Read more in the :ref:`User Guide <cross_validation>`.
Parameters
----------
*arrays : sequence of indexables with same length / shape[0]
Allowed inputs are lists, numpy arrays, scipy-sparse
matrices or pandas dataframes.
test_size : float, int or None, optional (default=None)
If float, should be between 0.0 and 1.0 and represent the proportion
of the dataset to include in the test split. If int, represents the
absolute number of test samples. If None, the value is set to the
complement of the train size. If ``train_size`` is also None, it will
be set to 0.25.
train_size : float, int, or None, (default=None)
If float, should be between 0.0 and 1.0 and represent the
proportion of the dataset to include in the train split. If
int, represents the absolute number of train samples. If None,
the value is automatically set to the complement of the test size.
random_state : int, RandomState instance or None, optional (default=None)
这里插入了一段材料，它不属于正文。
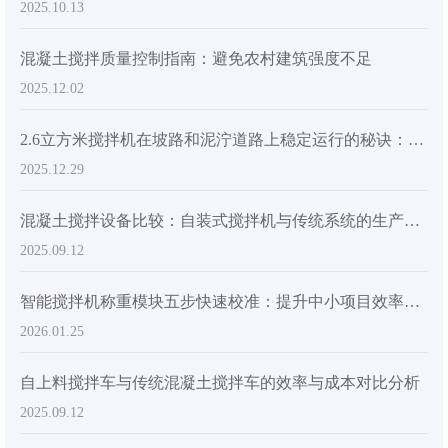
2025.10.13
混凝土搅拌质量控制指南：避免农村建筑强度不足
2025.12.02
2.6立方米搅拌机在坡路和泥泞道路上稳定运行的秘诀：从结构设计到现场布料喂入技术
2025.12.29
混凝土搅拌设备比较：自装式搅拌机与传统系统的生产率和成本分析
2025.09.12
智能搅拌机称重模块五步快速校准：提升中小项目效率的实用指南
2026.01.25
自上料搅拌车与传统混凝土搅拌车的效率与成本对比分析
2025.09.12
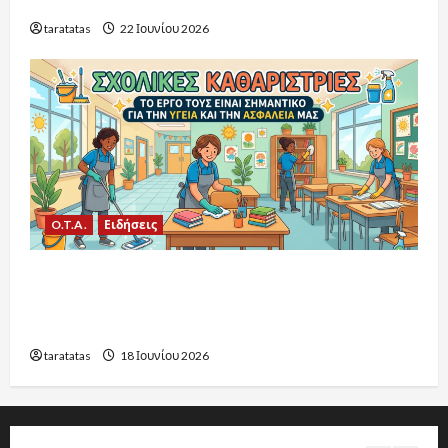
εξελίξεις για το 2026-2027
taratatas
22 Ιουνίου 2026
O.T.A.
Ειδήσεις
Υπουργείο Εσωτερικών:16.021 προσλήψεις
στην καθαριότητα των σχολείων για το έτος
2026-2027
taratatas
18 Ιουνίου 2026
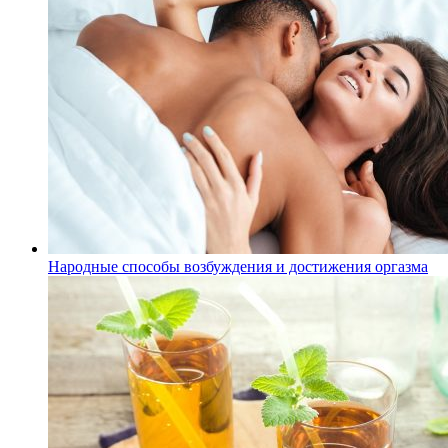
Народные способы возбуждения и достижения оргазма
If int, random_state is the seed used by the random number generator;
If RandomState instance, random_state is the random number generator;
If None, the random number generator is the RandomState instance used
by `np.random`.
shuffle : boolean, optional (default=True)
Whether or not to shuffle the data before splitting. If shuffle=False
then stratify must be None.
stratify : array-like or None (default=None)
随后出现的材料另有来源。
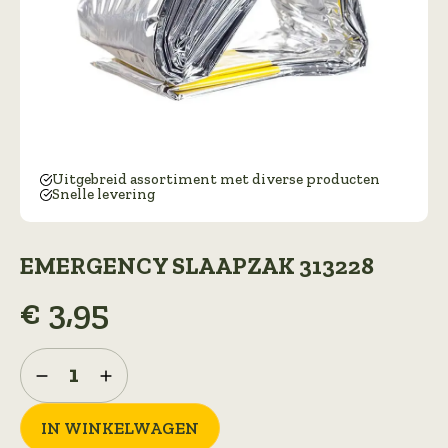
Uitgebreid assortiment met diverse producten
Snelle levering
EMERGENCY SLAAPZAK 313228
€
3,95
Emergency
slaapzak
313228
aantal
IN WINKELWAGEN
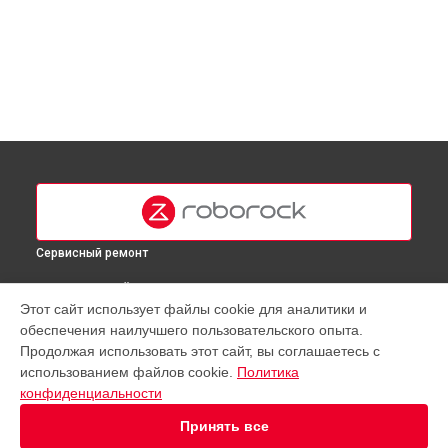
Сервисный ремонт
ВЫБЕРИ СВОЙ ГОРОД
Этот сайт использует файлы cookie для аналитики и
Восстановление колеса робота-пылесоса Q Revo
обеспечения наилучшего пользовательского опыта.
Roborock в
Москве
Продолжая использовать этот сайт, вы соглашаетесь с
Восстановление колеса робота-пылесоса Q Revo
использованием файлов cookie.
Политика
Roborock в
Краснодаре
конфиденциальности
Восстановление колеса робота-пылесоса Q Revo
Roborock в
Ростове-на-Дону
Принять все
Восстановление колеса робота-пылесоса Q Revo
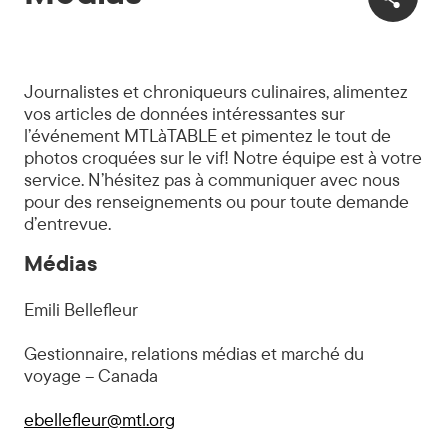
Journalistes et chroniqueurs culinaires, alimentez
vos articles de données intéressantes sur
l’événement MTLàTABLE et pimentez le tout de
photos croquées sur le vif! Notre équipe est à votre
service. N’hésitez pas à communiquer avec nous
pour des renseignements ou pour toute demande
d’entrevue.
Médias
Emili Bellefleur
Gestionnaire, relations médias et marché du
voyage – Canada
ebellefleur@mtl.org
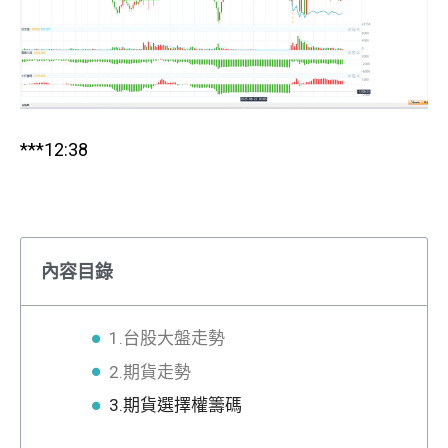
***12:38
內容目錄
1.台股大盤走勢
2.期貨走勢
3.期貨選擇權籌碼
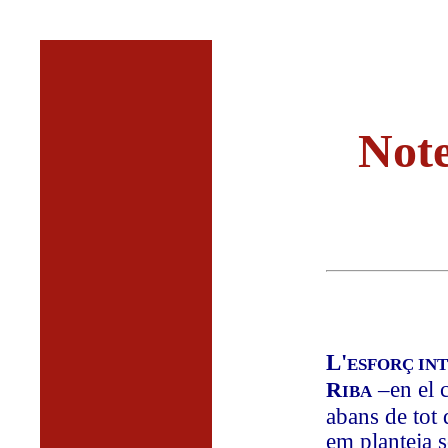
Note
L'
ESFORÇ IN
–en el c
R
IBA
abans de tot d
em planteja 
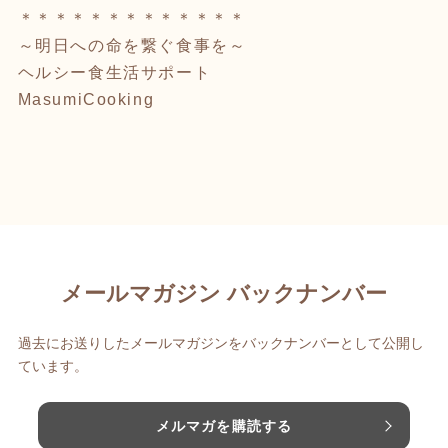
＊＊＊＊＊＊＊＊＊＊＊＊＊
～明日への命を繋ぐ食事を～
ヘルシー食生活サポート
MasumiCooking
メールマガジン バックナンバー
過去にお送りしたメールマガジンをバックナンバーとして公開し
ています。
メルマガを購読する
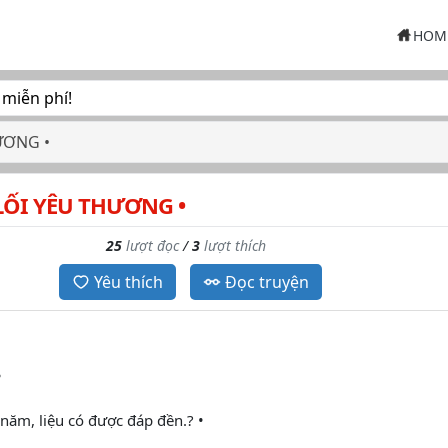
HOM
 miễn phí!
ƯƠNG •
LỐI YÊU THƯƠNG •
25
lượt đọc
/
3
lượt thích
Yêu thích
Đọc truyện
•
năm, liệu có được đáp đền.? •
If not None, data is split in a stratified fashion, using this as
the class labels.
Returns
-------
splitting : list, length=2 * len(arrays)
List containing train-test split of inputs.
.. versionadded:: 0.16
If the input is sparse, the output will be a
``scipy.sparse.csr_matrix``. Else, output type is the same as the
input type.
Examples
--------
>>> import numpy as np
>>> from sklearn.model_selection import train_test_split
>>> X, y = np.arange(10).reshape((5, 2)), range(5)
>>> X
array([[0, 1],
[2, 3],
[4, 5],
[6, 7],
[8, 9]])
>>> list(y)
[0, 1, 2, 3, 4]
>>> X_train, X_test, y_train, y_test = train_test_split(
... X, y, test_size=0.33, random_state=42)
...
>>> X_train
array([[4, 5],
[0, 1],
[6, 7]])
>>> y_train
[2, 0, 3]
>>> X_test
array([[2, 3],
[8, 9]])
>>> y_test
[1, 4]
>>> train_test_split(y, shuffle=False)
[[0, 1, 2], [3, 4]]
构造测试数据
data = datasets.load_iris()
irisDf = pd.DataFrame(data=data.data, columns=data.feature_names)
# 增加属性数据
irisDf["target"] = data.target
# 重编码
irisDf["species"] = irisDf.target.map({0:"Setosa",1:"Versicolour",2:"Virginica"})
# 列名变换
irisDf.columns = ["sepalLength","sepalWidth","petalLength","petalWidth","target","species"]
irisDf.head()
sepalLength | sepalWidth | petalLength | petalWidth | target | species | |
---|---|---|---|---|---|---|
0 | 5.1 | 3.5 | 1.4 | 0.2 | 0 | Setosa |
1 | 4.9 | 3.0 | 1.4 | 0.2 | 0 | Setosa |
2 | 4.7 | 3.2 | 1.3 | 0.2 | 0 | Setosa |
3 | 4.6 | 3.1 | 1.5 | 0.2 | 0 | Setosa |
4 | 5.0 | 3.6 | 1.4 | 0.2 | 0 | Setosa |
简单的参数说明:
- test_size:float时是划分比例,int则是样本数
- random_state:指定随机数种子,使得结果可复现
- stratify:数据类型为array-like,该参数是指split数据时,按照该数据进行分层抽样,通常是为了保证split之后的正负样本比一致
If not None, data is split in a stratified fashion, using this as the class labels.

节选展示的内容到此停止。